Top of EXERCISE DATA

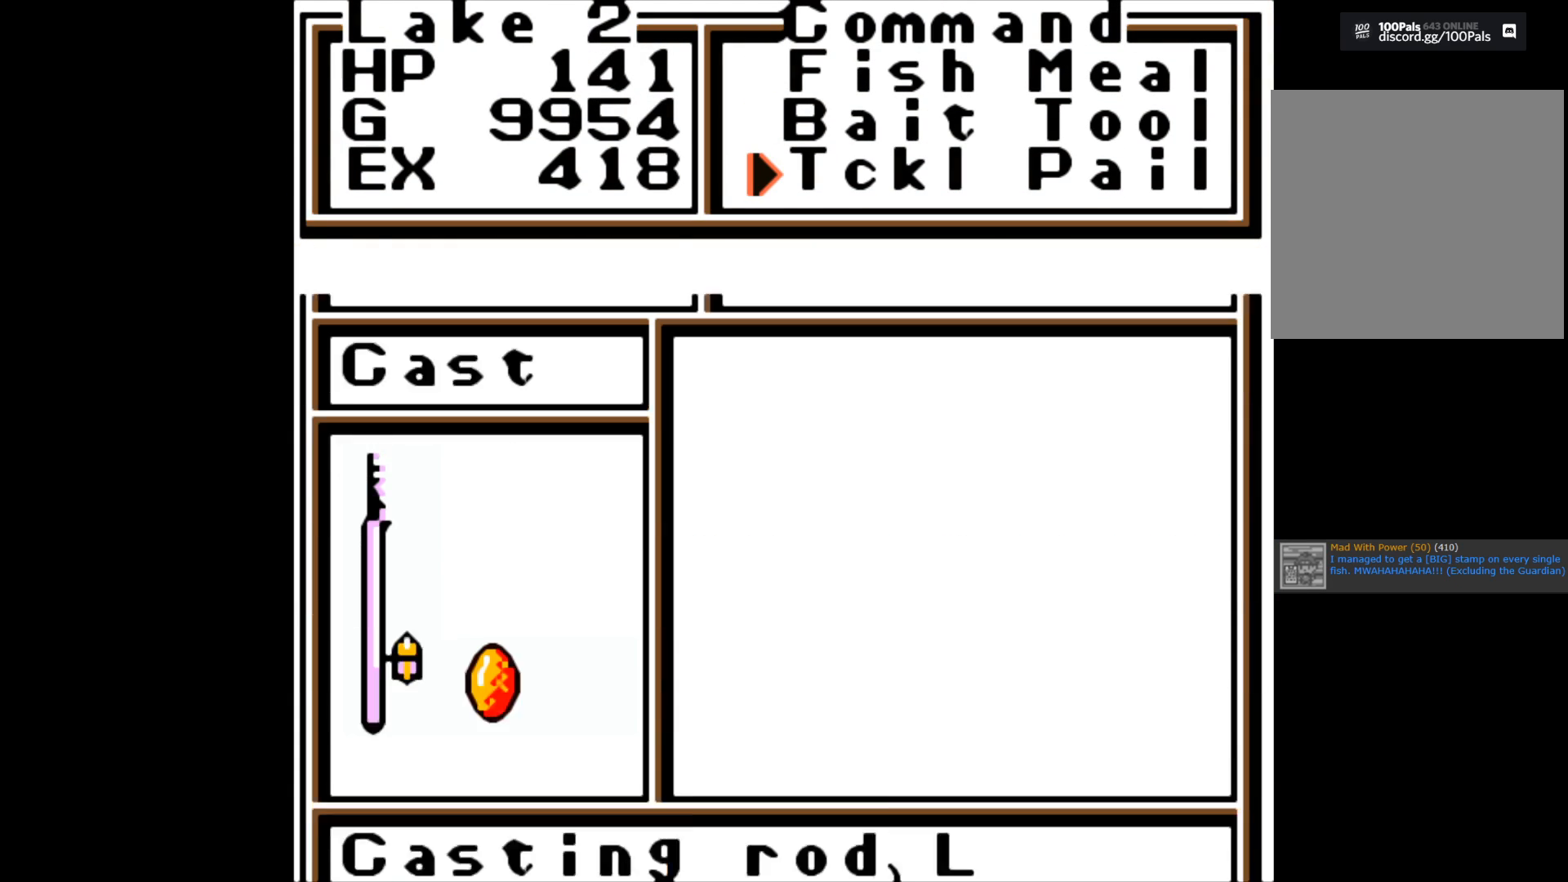
{"buttons": [], "left_stick": "right", "right_stick": "center", "events": [[483, "left_stick", "right"]]}
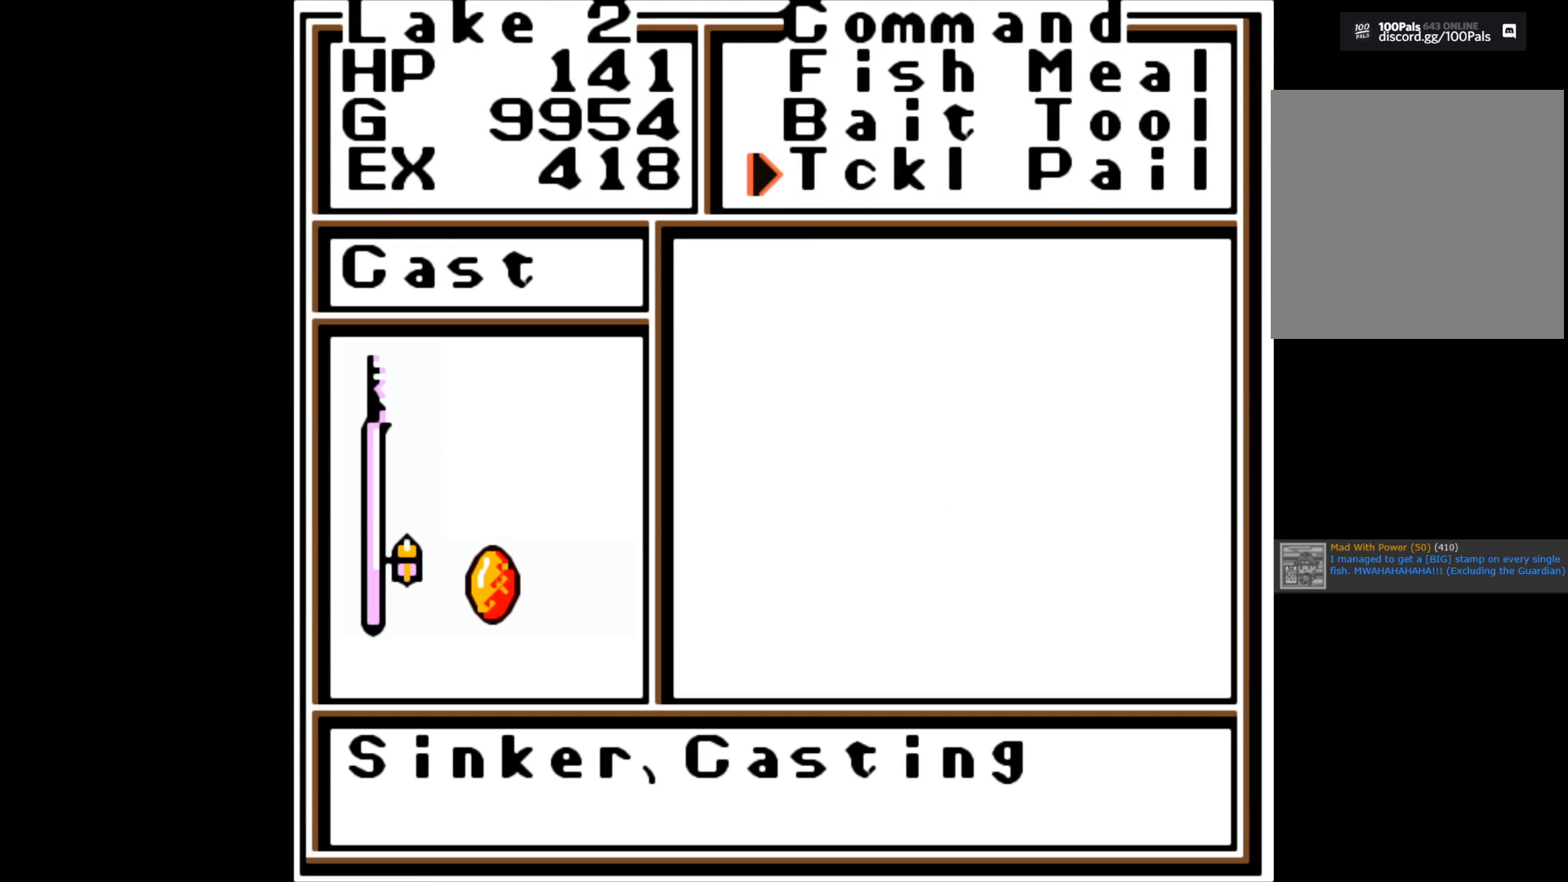
{"buttons": ["A"], "left_stick": "center", "right_stick": "center", "events": [[133, "left_stick", "center"], [233, "left_stick", "right"], [350, "left_stick", "center"], [467, "A", "down"]]}
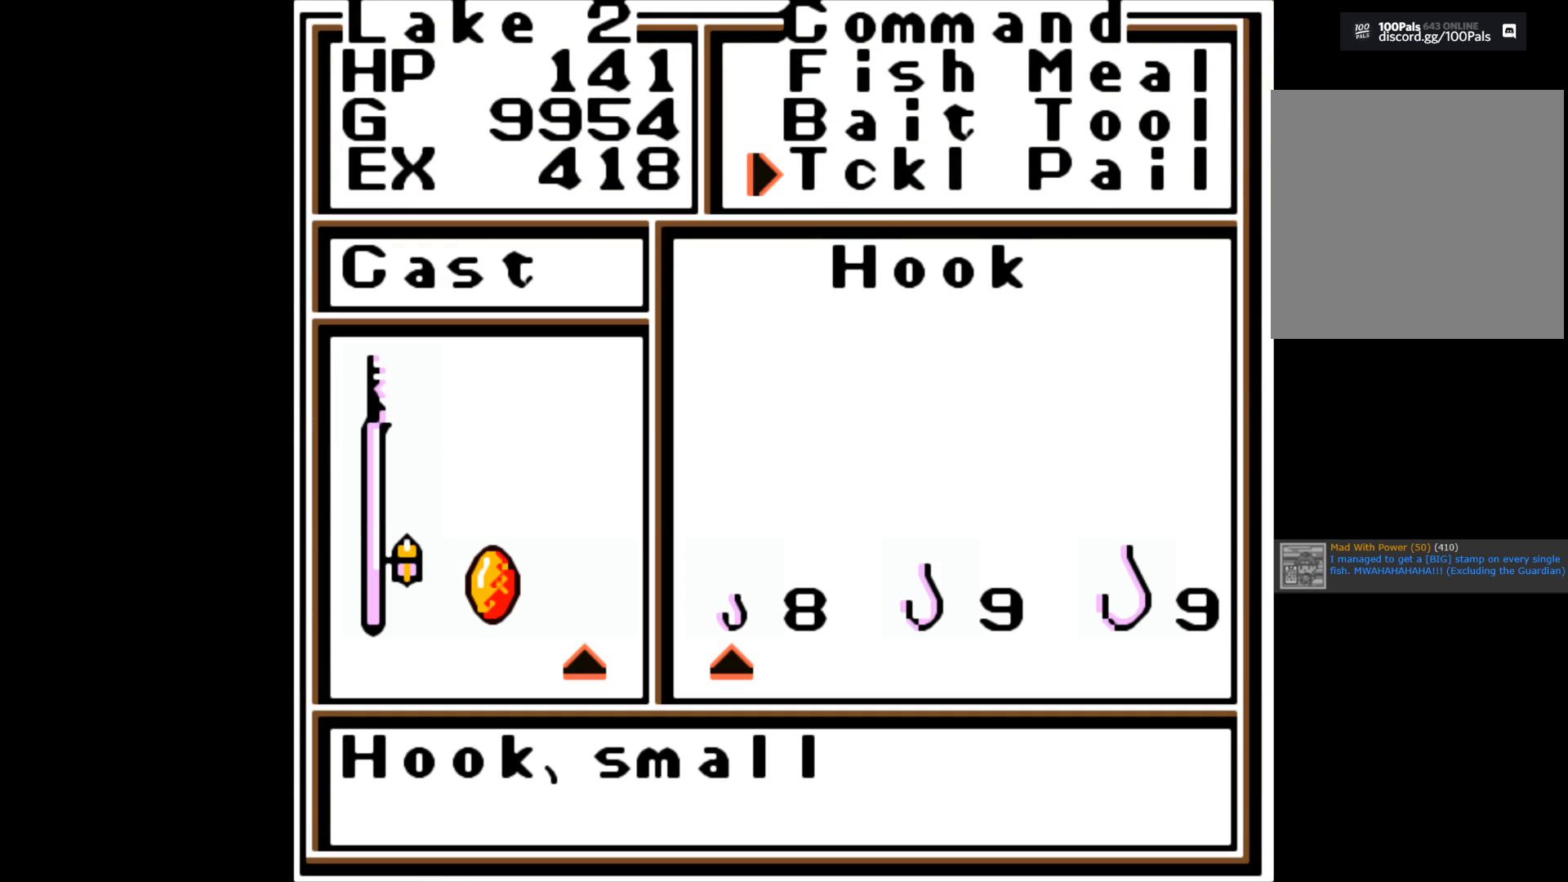
{"buttons": [], "left_stick": "center", "right_stick": "center", "events": [[100, "A", "up"]]}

Bottom of EXERCISE DATA

### PROBLEM TO WORK ON
All the data above is to be transcribed exactly, with no pictures included.

### OUTPUT BELOW
{"buttons": [], "left_stick": "right", "right_stick": "center", "events": [[483, "left_stick", "right"]]}
{"buttons": ["A"], "left_stick": "center", "right_stick": "center", "events": [[133, "left_stick", "center"], [233, "left_stick", "right"], [350, "left_stick", "center"], [467, "A", "down"]]}
{"buttons": [], "left_stick": "center", "right_stick": "center", "events": [[100, "A", "up"]]}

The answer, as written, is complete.